Do I need a building permit to have a Furnace or
Air Conditioner or ductwork installed in my home?

Building permits are required when you install new, or replace an existing, furnace (and/or) any refrigerant containing component (and/or) more than 40 feet of system ducts.

  1. It's the LAW - Every licensed HVAC Contractor in California knows that building permits are required for installations or replacement of HVAC equipment or ductwork. Simple repairs do not require permitting.  If your contractor tells you otherwise, they are either lying, incompetent or unlicensed. Show them the door.
  2. Trust but Verify - The building permit system helps insure that the homeowner actually gets what they are paying for and that what is being installed is done safely & correctly.   A safety inspection will be performed by the city or county inspector and the energy efficiency inspection and testing will be performed by the HERS Rater.  
  3. Failing to permit - Very often when a contractor wants to bypass the permit process, it is because they are not capable of installing a HVAC system to code.  If disaster strikes, and the unpermitted HVAC system causes a fire, your insurance may not cover the damages. Think Illegally Installed.

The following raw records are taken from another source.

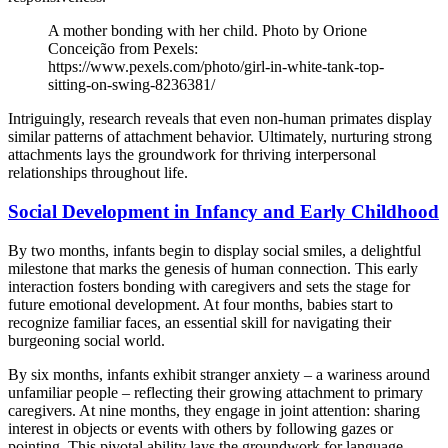
A mother bonding with her child. Photo by Orione
Conceição from Pexels:
https://www.pexels.com/photo/girl-in-white-tank-top-
sitting-on-swing-8236381/
Intriguingly, research reveals that even non-human primates display
similar patterns of attachment behavior. Ultimately, nurturing strong
attachments lays the groundwork for thriving interpersonal
relationships throughout life.
Social Development in Infancy and Early Childhood
By two months, infants begin to display social smiles, a delightful
milestone that marks the genesis of human connection. This early
interaction fosters bonding with caregivers and sets the stage for
future emotional development. At four months, babies start to
recognize familiar faces, an essential skill for navigating their
burgeoning social world.
By six months, infants exhibit stranger anxiety – a wariness around
unfamiliar people – reflecting their growing attachment to primary
caregivers. At nine months, they engage in joint attention: sharing
interest in objects or events with others by following gazes or
pointing. This pivotal ability lays the groundwork for language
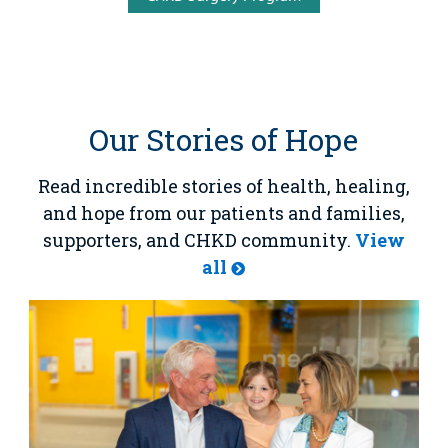
Our Stories of Hope
Read incredible stories of health, healing,
and hope from our patients and families,
supporters, and CHKD community.
View
all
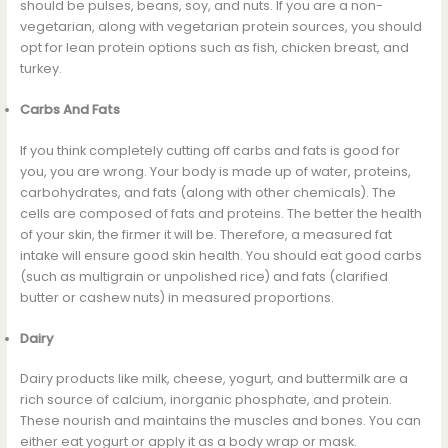
should be pulses, beans, soy, and nuts. If you are a non-
vegetarian, along with vegetarian protein sources, you should
opt for lean protein options such as fish, chicken breast, and
turkey.
Carbs And Fats
If you think completely cutting off carbs and fats is good for
you, you are wrong. Your body is made up of water, proteins,
carbohydrates, and fats (along with other chemicals). The
cells are composed of fats and proteins. The better the health
of your skin, the firmer it will be. Therefore, a measured fat
intake will ensure good skin health. You should eat good carbs
(such as multigrain or unpolished rice) and fats (clarified
butter or cashew nuts) in measured proportions.
Dairy
Dairy products like milk, cheese, yogurt, and buttermilk are a
rich source of calcium, inorganic phosphate, and protein.
These nourish and maintains the muscles and bones. You can
either eat yogurt or apply it as a body wrap or mask.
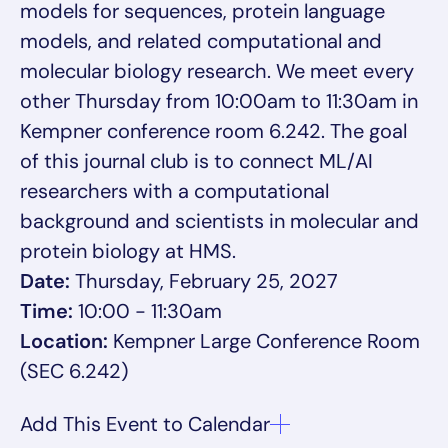
models for sequences, protein language
models, and related computational and
molecular biology research. We meet every
other Thursday from 10:00am to 11:30am in
Kempner conference room 6.242. The goal
of this journal club is to connect ML/AI
researchers with a computational
background and scientists in molecular and
protein biology at HMS.
Date:
Thursday, February 25, 2027
Time:
10:00 - 11:30am
Location:
Kempner Large Conference Room
(SEC 6.242)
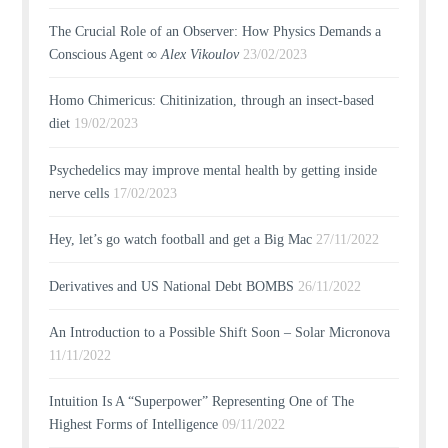
The Crucial Role of an Observer: How Physics Demands a
Conscious Agent ∞
Alex Vikoulov
23/02/2023
Homo Chimericus: Chitinization, through an insect-based
diet
19/02/2023
Psychedelics may improve mental health by getting inside
nerve cells
17/02/2023
Hey, let’s go watch football and get a Big Mac
27/11/2022
Derivatives and US National Debt BOMBS
26/11/2022
An Introduction to a Possible Shift Soon – Solar Micronova
11/11/2022
Intuition Is A “Superpower” Representing One of The
Highest Forms of Intelligence
09/11/2022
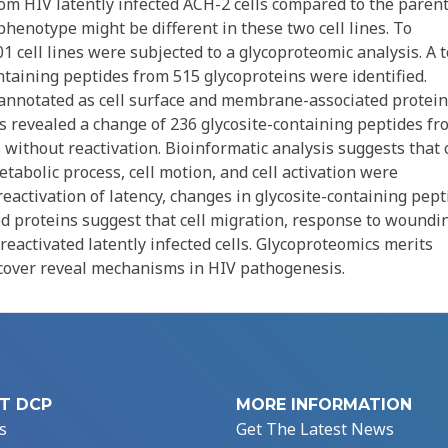
rom HIV latently infected ACH-2 cells compared to the parent
-phenotype might be different in these two cell lines. To
 cell lines were subjected to a glycoproteomic analysis. A t
taining peptides from 515 glycoproteins were identified.
annotated as cell surface and membrane-associated protein
s revealed a change of 236 glycosite-containing peptides fr
 without reactivation. Bioinformatic analysis suggests that c
abolic process, cell motion, and cell activation were
reactivation of latency, changes in glycosite-containing pept
ed proteins suggest that cell migration, response to woundi
activated latently infected cells. Glycoproteomics merits
iscover reveal mechanisms in HIV pathogenesis.
T DCP
MORE INFORMATION
s
Get The Latest News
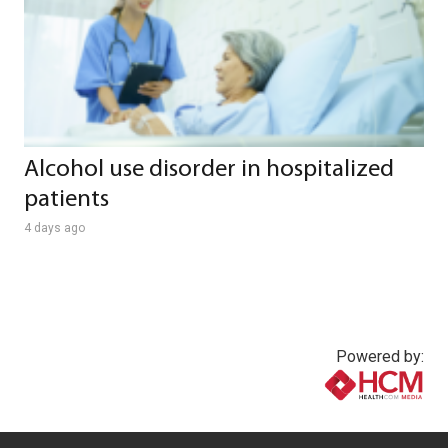
Alcohol use disorder in hospitalized
patients
4 days ago
Powered by:
www.healthcommedia.com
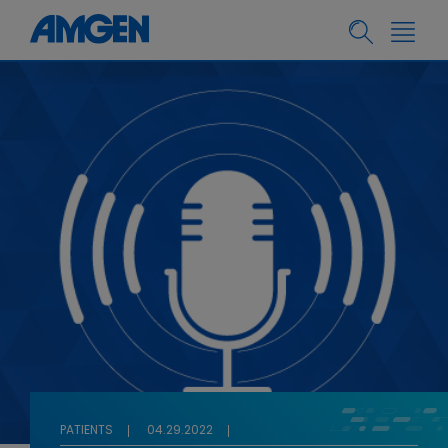
PATIENTS
04.29.2022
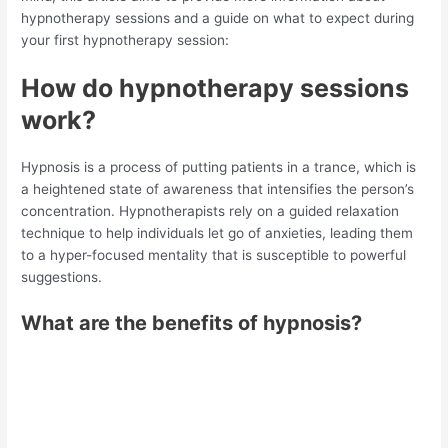
hypnotherapy sessions and a guide on what to expect during
your first hypnotherapy session:
How do hypnotherapy sessions
work?
Hypnosis is a process of putting patients in a trance, which is
a heightened state of awareness that intensifies the person’s
concentration. Hypnotherapists rely on a guided relaxation
technique to help individuals let go of anxieties, leading them
to a hyper-focused mentality that is susceptible to powerful
suggestions.
What are the benefits of hypnosis?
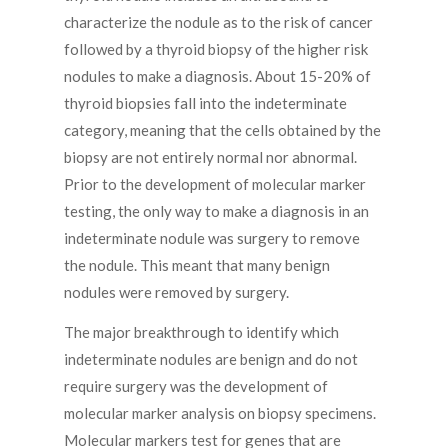
characterize the nodule as to the risk of cancer
followed by a thyroid biopsy of the higher risk
nodules to make a diagnosis. About 15-20% of
thyroid biopsies fall into the indeterminate
category, meaning that the cells obtained by the
biopsy are not entirely normal nor abnormal.
Prior to the development of molecular marker
testing, the only way to make a diagnosis in an
indeterminate nodule was surgery to remove
the nodule. This meant that many benign
nodules were removed by surgery.
The major breakthrough to identify which
indeterminate nodules are benign and do not
require surgery was the development of
molecular marker analysis on biopsy specimens.
Molecular markers test for genes that are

  4. Selling your Home - If permits were not obtained and you sell the home in the future, you must disclose that your HVAC system was installed without permits on the seller's Disclosure Statement (Its the LAW). To complete the sale you likely will be required to obtain the permits and have the system brought up to current code which could cost you thousands of dollars.
Take Out a Building Permit Yes, a building permit is required for the installation or replacement of a heating and/or cooling system. Failing to obtain a required permit is violation of law, and risks exposure to additional cost and liability. Real estate transactions require disclosures to potential buyers about permits and Code compliance. If work was done without a permit, you may be required to bring your home into compliance with Code before selling it. Additionally, your homeowner's insurance coverage may be at risk if it is found that improvements to your home were done without a permit. Consult with your policy carrier for more information.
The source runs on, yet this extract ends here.